Dass vor dem Gericht in Manhattan nur zwei Vorwürfe verhandelt werden, liegt auch daran, dass viele Fälle verjährt sind oder nicht zur Anzeige gebracht wurden. Weinstein hatte kürzlich eine Vereinbarung mit Dutzenden Frauen über Entschädigungszahlungen in Höhe von insgesamt 25 Millionen Dollar getroffen – im Gegenzug für Verschwiegenheit. Zudem soll in der Vereinbarung stehen, dass die Frauen die sexuellen Handlungen als Einvernehmlich anerkennen. Weinstein hatte stets betont, jegliche Handlungen seien einvernehmlich gewesen.
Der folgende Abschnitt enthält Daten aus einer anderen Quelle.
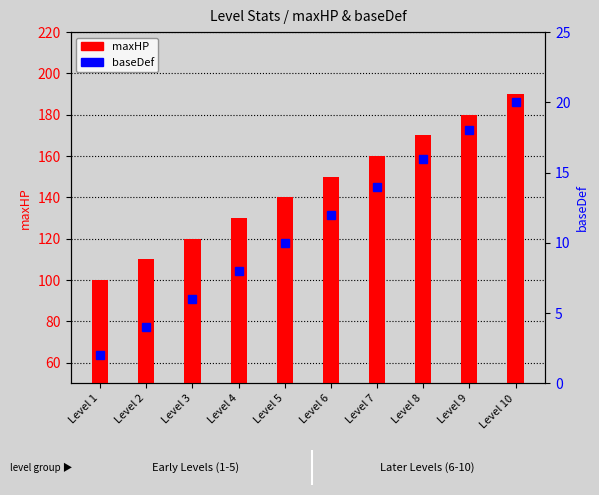

Which label corresponds to the smallest value in the chart?

Level 1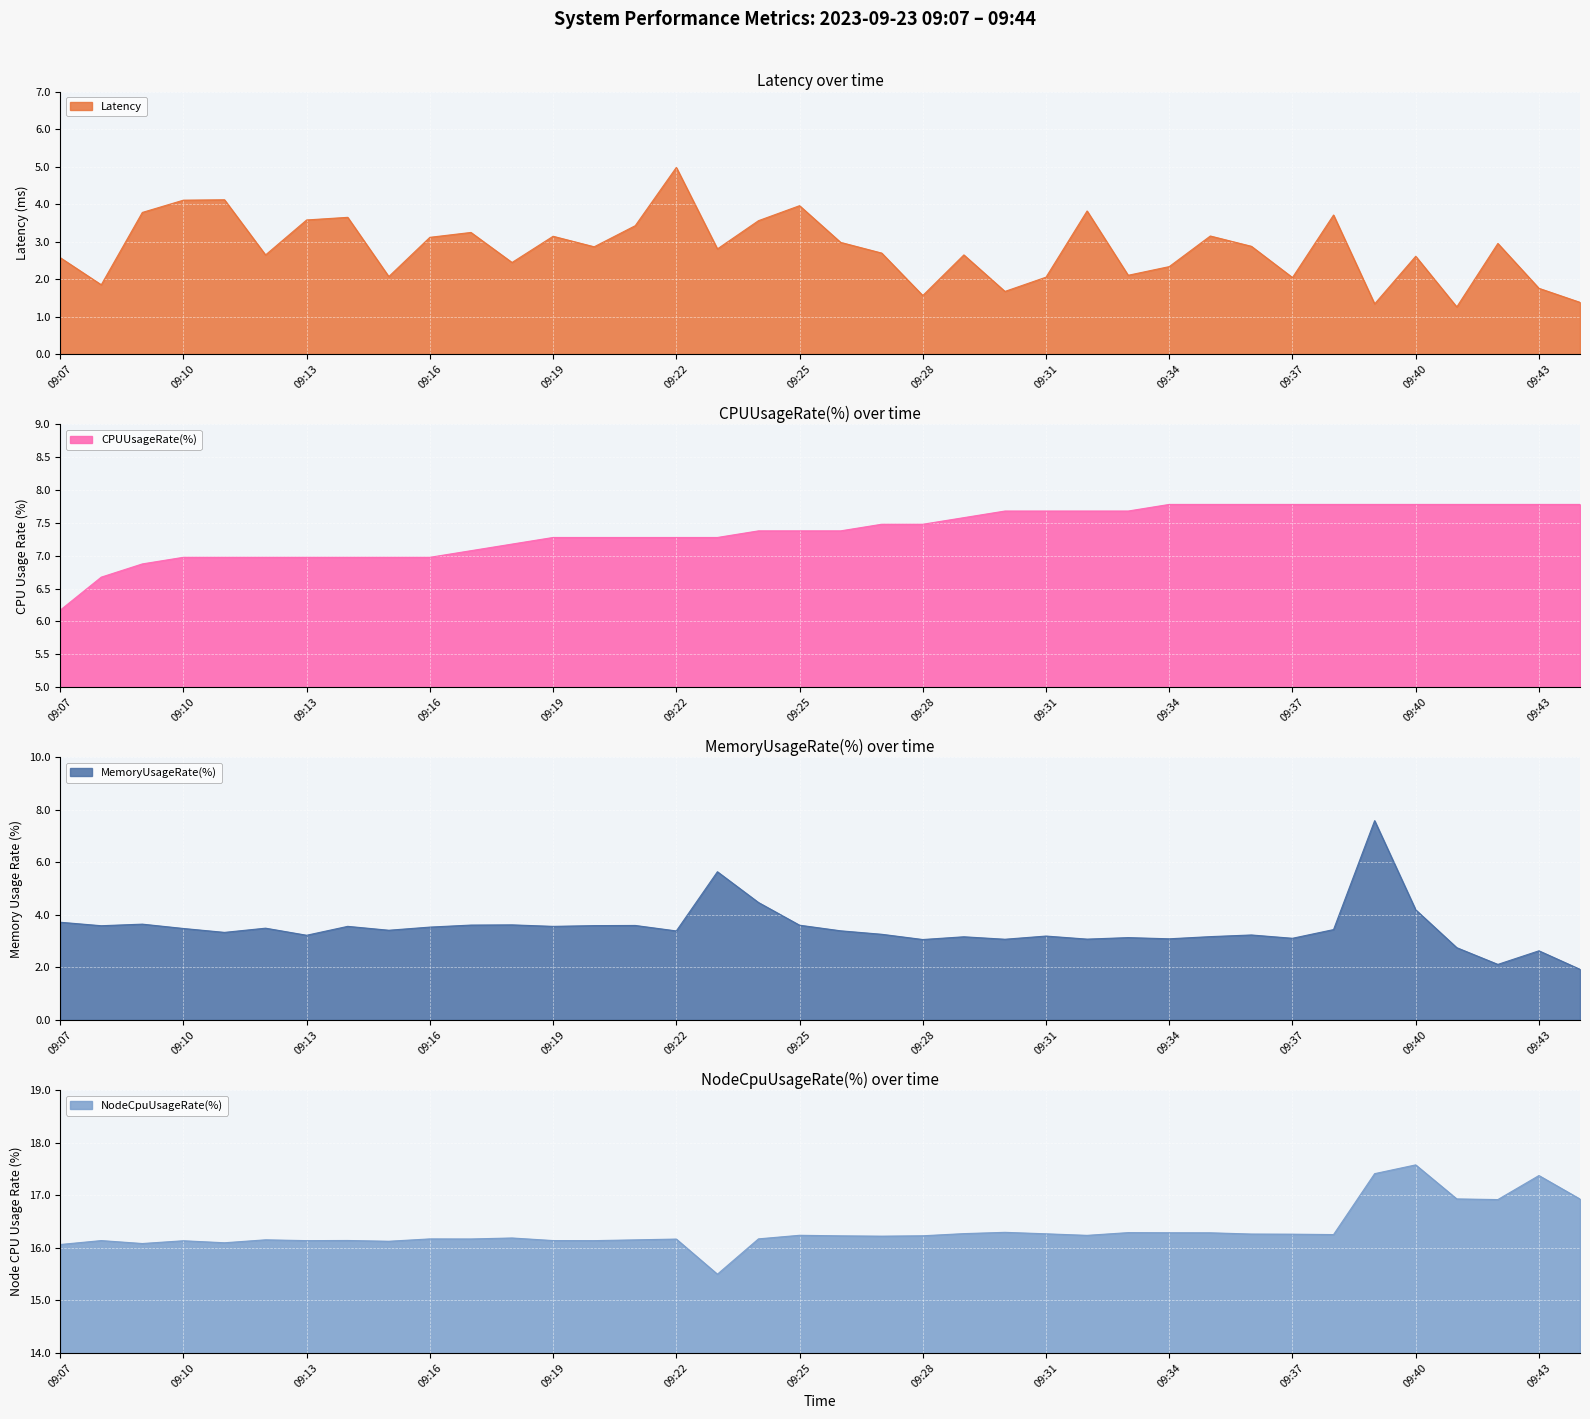

The value of Latency at 09:37 is 1.0. True or false?

False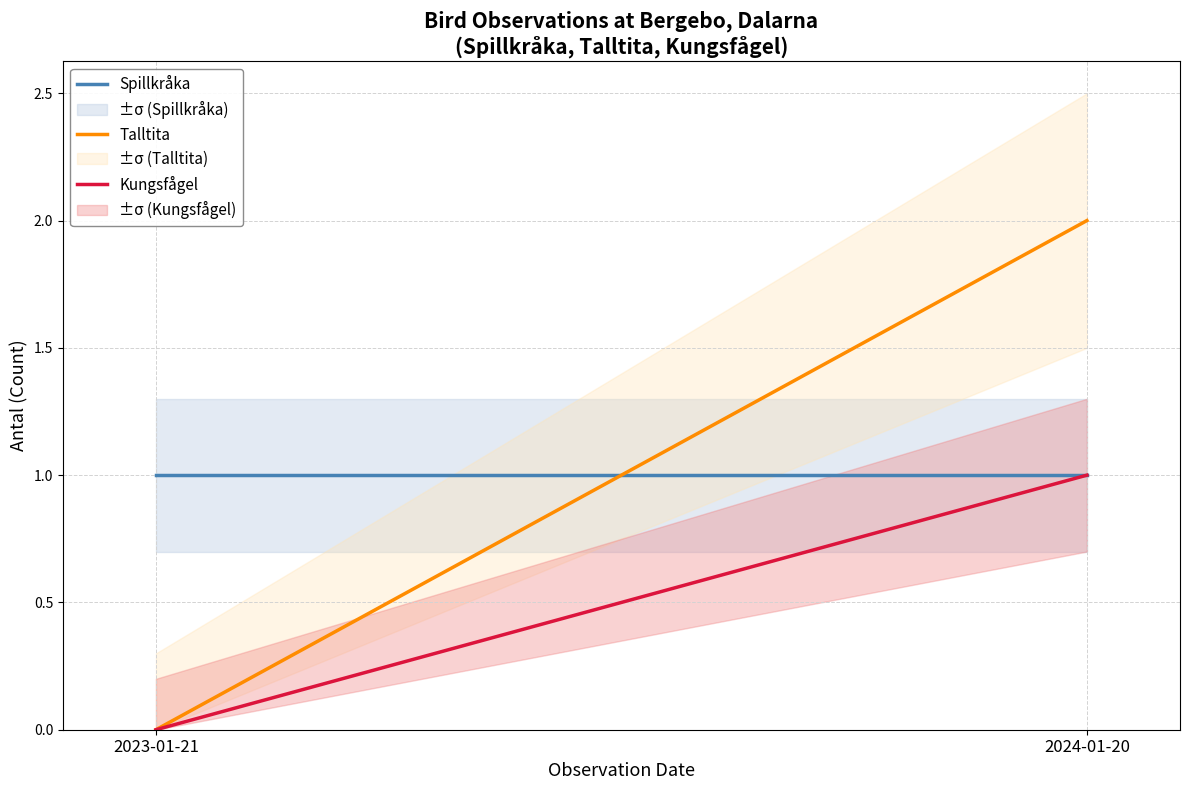

Rank the series at 2024-01-20 from highest to lowest value.

Talltita, Spillkråka, Kungsfågel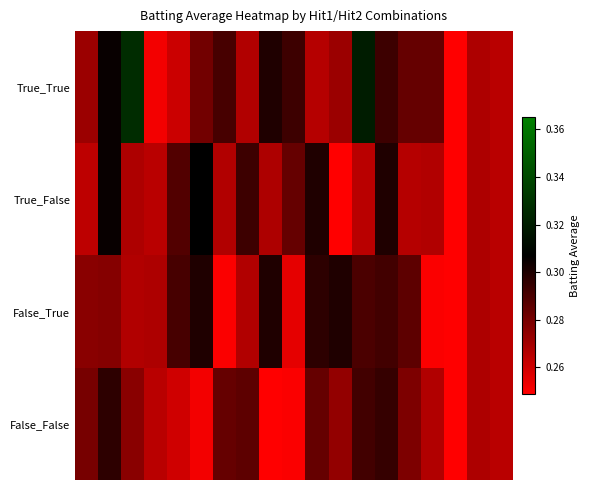

How many data points does each series have?

19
Das Bekanntwerden der Vorwürfe gegen den mächtigen Filmproduzenten, dessen Firma Miramax unter anderem Filmhits wie „Chicago“, „Pulp Fiction“ und „Shakespeare in Love“ produziert hatte, hatte im Oktober 2017 weltweit für Schlagzeilen gesorgt und die „#MeToo“-Bewegung gegen sexuelle Übergriffe und Gewalt an Frauen gestartet. In der Folge wurden Vorwürfe gegen zahlreiche Prominente aus der Filmwelt und anderen Branchen laut. Sie verloren Rollen, Posten und Ansehen – strafrechtliche Konsequenzen wie der Prozess gegen Weinstein sind bisher aber die Ausnahme.